Excerpt from a dataset:
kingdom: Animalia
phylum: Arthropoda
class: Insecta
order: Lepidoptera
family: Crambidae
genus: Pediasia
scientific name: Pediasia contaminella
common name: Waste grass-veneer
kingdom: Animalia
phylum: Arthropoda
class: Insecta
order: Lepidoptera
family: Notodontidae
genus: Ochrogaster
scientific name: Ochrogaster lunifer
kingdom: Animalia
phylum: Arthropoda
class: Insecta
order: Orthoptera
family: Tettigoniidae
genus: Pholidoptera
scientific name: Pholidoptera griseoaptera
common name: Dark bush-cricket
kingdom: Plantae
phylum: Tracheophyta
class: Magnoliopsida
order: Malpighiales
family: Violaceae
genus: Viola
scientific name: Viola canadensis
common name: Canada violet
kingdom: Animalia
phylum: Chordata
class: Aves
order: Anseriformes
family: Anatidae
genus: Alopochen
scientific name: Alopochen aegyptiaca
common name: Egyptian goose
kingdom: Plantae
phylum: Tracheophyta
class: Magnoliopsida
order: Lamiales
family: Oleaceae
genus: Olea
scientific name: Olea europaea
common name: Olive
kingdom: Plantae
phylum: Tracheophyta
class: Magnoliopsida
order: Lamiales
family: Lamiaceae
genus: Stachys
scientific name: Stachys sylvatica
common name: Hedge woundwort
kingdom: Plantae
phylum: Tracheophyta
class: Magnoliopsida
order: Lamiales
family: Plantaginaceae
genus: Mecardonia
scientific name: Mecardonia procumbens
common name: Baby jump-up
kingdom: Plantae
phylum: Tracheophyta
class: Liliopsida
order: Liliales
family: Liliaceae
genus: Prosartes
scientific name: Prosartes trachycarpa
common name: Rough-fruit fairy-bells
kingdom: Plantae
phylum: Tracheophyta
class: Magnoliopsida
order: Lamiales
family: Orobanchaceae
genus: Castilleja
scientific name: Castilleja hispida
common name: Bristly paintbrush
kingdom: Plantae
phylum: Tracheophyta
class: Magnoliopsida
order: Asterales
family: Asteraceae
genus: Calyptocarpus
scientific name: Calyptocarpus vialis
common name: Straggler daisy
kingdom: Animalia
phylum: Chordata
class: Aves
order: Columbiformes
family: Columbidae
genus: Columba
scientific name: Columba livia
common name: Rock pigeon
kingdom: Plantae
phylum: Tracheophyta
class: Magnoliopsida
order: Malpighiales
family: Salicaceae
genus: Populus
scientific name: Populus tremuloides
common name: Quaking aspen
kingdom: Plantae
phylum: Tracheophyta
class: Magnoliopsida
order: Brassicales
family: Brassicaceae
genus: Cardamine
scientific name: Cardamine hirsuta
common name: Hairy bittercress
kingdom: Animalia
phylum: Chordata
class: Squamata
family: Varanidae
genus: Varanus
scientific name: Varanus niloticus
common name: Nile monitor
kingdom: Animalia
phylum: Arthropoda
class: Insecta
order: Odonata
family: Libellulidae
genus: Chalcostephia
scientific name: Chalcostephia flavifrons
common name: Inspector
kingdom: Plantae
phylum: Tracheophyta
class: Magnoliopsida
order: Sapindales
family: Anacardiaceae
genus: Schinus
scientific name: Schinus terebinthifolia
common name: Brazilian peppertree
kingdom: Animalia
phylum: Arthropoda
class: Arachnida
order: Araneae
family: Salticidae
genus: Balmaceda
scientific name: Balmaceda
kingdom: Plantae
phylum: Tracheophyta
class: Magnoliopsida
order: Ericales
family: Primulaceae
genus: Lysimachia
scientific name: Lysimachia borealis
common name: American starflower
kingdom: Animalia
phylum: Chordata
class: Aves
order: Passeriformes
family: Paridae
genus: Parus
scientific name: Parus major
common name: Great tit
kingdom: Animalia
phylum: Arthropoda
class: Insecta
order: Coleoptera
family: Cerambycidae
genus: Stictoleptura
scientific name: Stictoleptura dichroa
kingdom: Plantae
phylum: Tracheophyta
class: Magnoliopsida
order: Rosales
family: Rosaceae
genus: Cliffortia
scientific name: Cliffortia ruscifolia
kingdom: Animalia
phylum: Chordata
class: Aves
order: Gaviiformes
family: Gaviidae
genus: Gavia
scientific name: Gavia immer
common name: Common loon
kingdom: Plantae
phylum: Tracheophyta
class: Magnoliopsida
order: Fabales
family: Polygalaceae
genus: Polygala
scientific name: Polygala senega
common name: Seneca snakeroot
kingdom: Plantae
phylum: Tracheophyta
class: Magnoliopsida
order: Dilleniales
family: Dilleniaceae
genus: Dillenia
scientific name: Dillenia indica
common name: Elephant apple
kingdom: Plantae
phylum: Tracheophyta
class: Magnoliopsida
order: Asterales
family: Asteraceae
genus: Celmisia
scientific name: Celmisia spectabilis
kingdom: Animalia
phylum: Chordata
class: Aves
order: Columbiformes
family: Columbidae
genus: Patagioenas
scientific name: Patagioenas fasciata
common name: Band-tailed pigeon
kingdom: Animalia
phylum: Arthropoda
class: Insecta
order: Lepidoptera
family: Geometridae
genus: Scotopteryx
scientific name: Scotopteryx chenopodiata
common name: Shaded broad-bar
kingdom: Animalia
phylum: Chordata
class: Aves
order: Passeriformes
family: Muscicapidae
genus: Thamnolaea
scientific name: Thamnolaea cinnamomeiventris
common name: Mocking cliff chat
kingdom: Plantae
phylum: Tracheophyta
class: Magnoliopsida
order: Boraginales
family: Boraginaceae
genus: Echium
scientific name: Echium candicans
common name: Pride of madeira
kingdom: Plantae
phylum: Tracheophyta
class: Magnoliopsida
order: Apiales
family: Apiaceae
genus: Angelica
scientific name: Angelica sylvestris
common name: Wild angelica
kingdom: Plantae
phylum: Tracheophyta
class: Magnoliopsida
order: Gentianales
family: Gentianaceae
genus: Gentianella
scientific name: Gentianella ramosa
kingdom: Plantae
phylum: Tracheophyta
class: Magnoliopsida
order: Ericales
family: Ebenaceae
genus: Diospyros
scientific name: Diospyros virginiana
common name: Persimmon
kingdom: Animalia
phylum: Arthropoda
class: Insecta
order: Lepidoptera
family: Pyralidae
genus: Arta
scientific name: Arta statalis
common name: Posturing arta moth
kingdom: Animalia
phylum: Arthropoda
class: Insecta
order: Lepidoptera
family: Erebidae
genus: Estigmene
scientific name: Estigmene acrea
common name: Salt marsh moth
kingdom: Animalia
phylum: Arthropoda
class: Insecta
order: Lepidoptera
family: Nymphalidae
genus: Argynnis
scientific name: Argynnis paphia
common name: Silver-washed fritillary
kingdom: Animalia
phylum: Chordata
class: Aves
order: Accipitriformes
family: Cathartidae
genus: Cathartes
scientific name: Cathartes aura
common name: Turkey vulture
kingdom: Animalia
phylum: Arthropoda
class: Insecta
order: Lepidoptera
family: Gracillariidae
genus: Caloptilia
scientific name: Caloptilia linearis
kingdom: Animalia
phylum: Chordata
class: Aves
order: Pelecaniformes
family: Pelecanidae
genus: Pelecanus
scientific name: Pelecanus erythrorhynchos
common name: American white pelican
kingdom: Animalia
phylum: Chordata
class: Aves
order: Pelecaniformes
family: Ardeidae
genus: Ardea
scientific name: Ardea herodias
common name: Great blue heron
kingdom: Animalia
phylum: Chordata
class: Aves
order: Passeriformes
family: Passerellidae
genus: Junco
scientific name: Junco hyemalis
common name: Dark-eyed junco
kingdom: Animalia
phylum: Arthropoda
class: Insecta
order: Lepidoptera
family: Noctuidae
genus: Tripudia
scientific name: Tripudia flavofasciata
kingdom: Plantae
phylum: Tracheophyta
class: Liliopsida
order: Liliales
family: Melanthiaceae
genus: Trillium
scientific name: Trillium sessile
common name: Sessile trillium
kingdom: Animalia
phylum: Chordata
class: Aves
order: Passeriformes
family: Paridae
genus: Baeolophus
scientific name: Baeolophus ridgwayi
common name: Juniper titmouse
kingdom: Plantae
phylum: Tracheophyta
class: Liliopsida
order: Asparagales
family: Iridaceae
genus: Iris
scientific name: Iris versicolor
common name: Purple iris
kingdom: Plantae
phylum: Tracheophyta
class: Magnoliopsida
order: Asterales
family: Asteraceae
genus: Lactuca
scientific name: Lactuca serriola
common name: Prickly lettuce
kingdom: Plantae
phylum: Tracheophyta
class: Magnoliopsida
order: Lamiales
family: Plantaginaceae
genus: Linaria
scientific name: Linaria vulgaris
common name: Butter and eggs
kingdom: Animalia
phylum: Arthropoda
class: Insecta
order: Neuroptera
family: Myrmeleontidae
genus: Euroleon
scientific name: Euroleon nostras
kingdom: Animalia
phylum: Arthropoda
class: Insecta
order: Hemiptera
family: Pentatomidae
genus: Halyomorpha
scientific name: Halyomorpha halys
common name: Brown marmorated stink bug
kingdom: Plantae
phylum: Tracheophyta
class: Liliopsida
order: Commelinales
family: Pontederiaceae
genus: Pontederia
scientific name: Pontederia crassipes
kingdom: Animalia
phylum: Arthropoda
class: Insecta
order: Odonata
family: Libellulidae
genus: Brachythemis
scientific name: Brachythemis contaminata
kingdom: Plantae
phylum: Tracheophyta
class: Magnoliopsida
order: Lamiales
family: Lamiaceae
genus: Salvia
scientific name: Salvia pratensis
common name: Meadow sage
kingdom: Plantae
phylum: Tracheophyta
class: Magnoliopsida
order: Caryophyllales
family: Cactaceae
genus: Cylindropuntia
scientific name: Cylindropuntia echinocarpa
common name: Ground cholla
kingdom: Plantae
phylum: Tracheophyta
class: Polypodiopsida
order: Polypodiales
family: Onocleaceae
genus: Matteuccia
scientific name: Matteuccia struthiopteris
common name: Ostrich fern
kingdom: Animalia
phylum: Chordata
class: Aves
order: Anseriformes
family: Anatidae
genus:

## Your objective:
Could you copy the material word for word, from its first line up to and including the line that contains "genus: Columba"?

## Exercise result:
kingdom: Animalia
phylum: Arthropoda
class: Insecta
order: Lepidoptera
family: Crambidae
genus: Pediasia
scientific name: Pediasia contaminella
common name: Waste grass-veneer
kingdom: Animalia
phylum: Arthropoda
class: Insecta
order: Lepidoptera
family: Notodontidae
genus: Ochrogaster
scientific name: Ochrogaster lunifer
kingdom: Animalia
phylum: Arthropoda
class: Insecta
order: Orthoptera
family: Tettigoniidae
genus: Pholidoptera
scientific name: Pholidoptera griseoaptera
common name: Dark bush-cricket
kingdom: Plantae
phylum: Tracheophyta
class: Magnoliopsida
order: Malpighiales
family: Violaceae
genus: Viola
scientific name: Viola canadensis
common name: Canada violet
kingdom: Animalia
phylum: Chordata
class: Aves
order: Anseriformes
family: Anatidae
genus: Alopochen
scientific name: Alopochen aegyptiaca
common name: Egyptian goose
kingdom: Plantae
phylum: Tracheophyta
class: Magnoliopsida
order: Lamiales
family: Oleaceae
genus: Olea
scientific name: Olea europaea
common name: Olive
kingdom: Plantae
phylum: Tracheophyta
class: Magnoliopsida
order: Lamiales
family: Lamiaceae
genus: Stachys
scientific name: Stachys sylvatica
common name: Hedge woundwort
kingdom: Plantae
phylum: Tracheophyta
class: Magnoliopsida
order: Lamiales
family: Plantaginaceae
genus: Mecardonia
scientific name: Mecardonia procumbens
common name: Baby jump-up
kingdom: Plantae
phylum: Tracheophyta
class: Liliopsida
order: Liliales
family: Liliaceae
genus: Prosartes
scientific name: Prosartes trachycarpa
common name: Rough-fruit fairy-bells
kingdom: Plantae
phylum: Tracheophyta
class: Magnoliopsida
order: Lamiales
family: Orobanchaceae
genus: Castilleja
scientific name: Castilleja hispida
common name: Bristly paintbrush
kingdom: Plantae
phylum: Tracheophyta
class: Magnoliopsida
order: Asterales
family: Asteraceae
genus: Calyptocarpus
scientific name: Calyptocarpus vialis
common name: Straggler daisy
kingdom: Animalia
phylum: Chordata
class: Aves
order: Columbiformes
family: Columbidae
genus: Columba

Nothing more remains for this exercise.